• _CEL ZADANIA_
Podaj jako listę numerowaną wiersze od pierwszego do tego, który zawiera „(Sleva -53,51 %)”, włącznie z oboma skrajnymi, z pominięciem pustych wierszy.

(Zapisane wpisy)
──────────
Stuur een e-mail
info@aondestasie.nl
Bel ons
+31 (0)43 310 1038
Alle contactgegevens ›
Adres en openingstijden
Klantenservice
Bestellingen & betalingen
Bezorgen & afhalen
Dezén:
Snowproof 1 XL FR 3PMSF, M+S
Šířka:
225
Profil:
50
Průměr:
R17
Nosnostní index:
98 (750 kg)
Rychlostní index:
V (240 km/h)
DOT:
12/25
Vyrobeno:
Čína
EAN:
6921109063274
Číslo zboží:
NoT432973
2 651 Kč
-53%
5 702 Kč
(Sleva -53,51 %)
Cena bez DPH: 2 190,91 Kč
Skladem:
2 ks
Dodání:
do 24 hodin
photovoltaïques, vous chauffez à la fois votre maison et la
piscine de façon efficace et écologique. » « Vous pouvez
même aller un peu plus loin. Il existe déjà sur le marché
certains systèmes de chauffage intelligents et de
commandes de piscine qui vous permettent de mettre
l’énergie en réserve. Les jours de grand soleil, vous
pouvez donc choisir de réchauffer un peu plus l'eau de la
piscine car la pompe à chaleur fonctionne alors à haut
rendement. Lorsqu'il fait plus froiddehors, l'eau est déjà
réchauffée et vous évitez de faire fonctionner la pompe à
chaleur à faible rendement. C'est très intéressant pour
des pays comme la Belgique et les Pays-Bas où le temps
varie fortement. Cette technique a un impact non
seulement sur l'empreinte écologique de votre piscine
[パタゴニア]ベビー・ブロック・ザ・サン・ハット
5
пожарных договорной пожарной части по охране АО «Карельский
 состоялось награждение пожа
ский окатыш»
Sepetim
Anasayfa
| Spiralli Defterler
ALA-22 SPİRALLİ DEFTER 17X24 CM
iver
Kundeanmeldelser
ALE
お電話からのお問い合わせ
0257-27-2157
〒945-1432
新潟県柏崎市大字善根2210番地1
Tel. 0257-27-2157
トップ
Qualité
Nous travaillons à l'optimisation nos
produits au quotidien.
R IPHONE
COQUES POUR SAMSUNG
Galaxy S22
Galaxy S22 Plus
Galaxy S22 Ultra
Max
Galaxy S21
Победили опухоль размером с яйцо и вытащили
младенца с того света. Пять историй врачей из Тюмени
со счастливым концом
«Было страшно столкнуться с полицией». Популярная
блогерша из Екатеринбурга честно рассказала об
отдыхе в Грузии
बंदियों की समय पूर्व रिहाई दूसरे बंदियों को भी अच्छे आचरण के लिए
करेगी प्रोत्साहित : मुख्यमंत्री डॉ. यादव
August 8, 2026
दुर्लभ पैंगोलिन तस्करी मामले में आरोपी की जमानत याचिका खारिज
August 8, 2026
──────────
• _ODPOWIEDŹ DO ĆWICZENIA_
1. Stuur een e-mail
2. info@aondestasie.nl
3. Bel ons
4. +31 (0)43 310 1038
5. Alle contactgegevens ›
6. Adres en openingstijden
7. Klantenservice
8. Bestellingen & betalingen
9. Bezorgen & afhalen
10. Dezén:
11. Snowproof 1 XL FR 3PMSF, M+S
12. Šířka:
13. 225
14. Profil:
15. 50
16. Průměr:
17. R17
18. Nosnostní index:
19. 98 (750 kg)
20. Rychlostní index:
21. V (240 km/h)
22. DOT:
23. 12/25
24. Vyrobeno:
25. Čína
26. EAN:
27. 6921109063274
28. Číslo zboží:
29. NoT432973
30. 2 651 Kč
31. -53%
32. 5 702 Kč
33. (Sleva -53,51 %)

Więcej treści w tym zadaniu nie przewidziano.